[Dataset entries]
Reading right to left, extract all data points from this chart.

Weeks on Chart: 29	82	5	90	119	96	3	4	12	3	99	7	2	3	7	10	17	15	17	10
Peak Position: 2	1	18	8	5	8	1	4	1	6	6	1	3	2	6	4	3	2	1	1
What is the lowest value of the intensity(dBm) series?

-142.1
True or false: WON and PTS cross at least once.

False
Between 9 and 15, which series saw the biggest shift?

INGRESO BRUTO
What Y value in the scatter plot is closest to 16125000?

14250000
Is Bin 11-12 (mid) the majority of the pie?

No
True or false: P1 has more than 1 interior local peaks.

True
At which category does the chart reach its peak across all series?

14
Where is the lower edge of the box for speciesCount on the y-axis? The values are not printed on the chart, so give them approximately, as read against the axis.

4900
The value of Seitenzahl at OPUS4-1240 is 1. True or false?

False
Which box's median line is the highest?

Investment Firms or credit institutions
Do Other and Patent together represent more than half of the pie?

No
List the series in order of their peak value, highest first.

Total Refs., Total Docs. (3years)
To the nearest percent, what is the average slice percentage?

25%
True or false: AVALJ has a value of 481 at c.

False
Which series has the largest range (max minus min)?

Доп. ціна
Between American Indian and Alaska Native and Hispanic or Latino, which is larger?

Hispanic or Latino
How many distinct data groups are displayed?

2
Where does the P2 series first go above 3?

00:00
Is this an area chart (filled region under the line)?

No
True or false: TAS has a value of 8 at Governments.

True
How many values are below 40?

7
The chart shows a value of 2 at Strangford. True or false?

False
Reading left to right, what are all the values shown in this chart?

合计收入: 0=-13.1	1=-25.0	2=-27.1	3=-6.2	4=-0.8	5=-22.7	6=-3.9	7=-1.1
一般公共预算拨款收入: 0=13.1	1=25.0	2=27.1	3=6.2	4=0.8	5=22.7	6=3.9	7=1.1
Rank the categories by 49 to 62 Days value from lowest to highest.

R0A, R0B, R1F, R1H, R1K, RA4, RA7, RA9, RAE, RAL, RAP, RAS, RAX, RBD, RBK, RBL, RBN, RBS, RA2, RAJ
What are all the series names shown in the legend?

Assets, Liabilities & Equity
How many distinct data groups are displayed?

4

What is needed
Render the lines of the entries as a Markdown table with the columns Row and Text. Start with the line that contains "Total Refs., Total Docs. (3years)" and continue through the last line of the entries, numbering each row and leaving out blank lines.

Result for this exercise
| Row | Text |
|---|---|
| 1 | Total Refs., Total Docs. (3years) |
| 2 | To the nearest percent, what is the average slice percentage? |
| 3 | 25% |
| 4 | True or false: AVALJ has a value of 481 at c. |
| 5 | False |
| 6 | Which series has the largest range (max minus min)? |
| 7 | Доп. ціна |
| 8 | Between American Indian and Alaska Native and Hispanic or Latino, which is larger? |
| 9 | Hispanic or Latino |
| 10 | How many distinct data groups are displayed? |
| 11 | 2 |
| 12 | Where does the P2 series first go above 3? |
| 13 | 00:00 |
| 14 | Is this an area chart (filled region under the line)? |
| 15 | No |
| 16 | True or false: TAS has a value of 8 at Governments. |
| 17 | True |
| 18 | How many values are below 40? |
| 19 | 7 |
| 20 | The chart shows a value of 2 at Strangford. True or false? |
| 21 | False |
| 22 | Reading left to right, what are all the values shown in this chart? |
| 23 | 合计收入: 0=-13.1	1=-25.0	2=-27.1	3=-6.2	4=-0.8	5=-22.7	6=-3.9	7=-1.1 |
| 24 | 一般公共预算拨款收入: 0=13.1	1=25.0	2=27.1	3=6.2	4=0.8	5=22.7	6=3.9	7=1.1 |
| 25 | Rank the categories by 49 to 62 Days value from lowest to highest. |
| 26 | R0A, R0B, R1F, R1H, R1K, RA4, RA7, RA9, RAE, RAL, RAP, RAS, RAX, RBD, RBK, RBL, RBN, RBS, RA2, RAJ |
| 27 | What are all the series names shown in the legend? |
| 28 | Assets, Liabilities & Equity |
| 29 | How many distinct data groups are displayed? |
| 30 | 4 |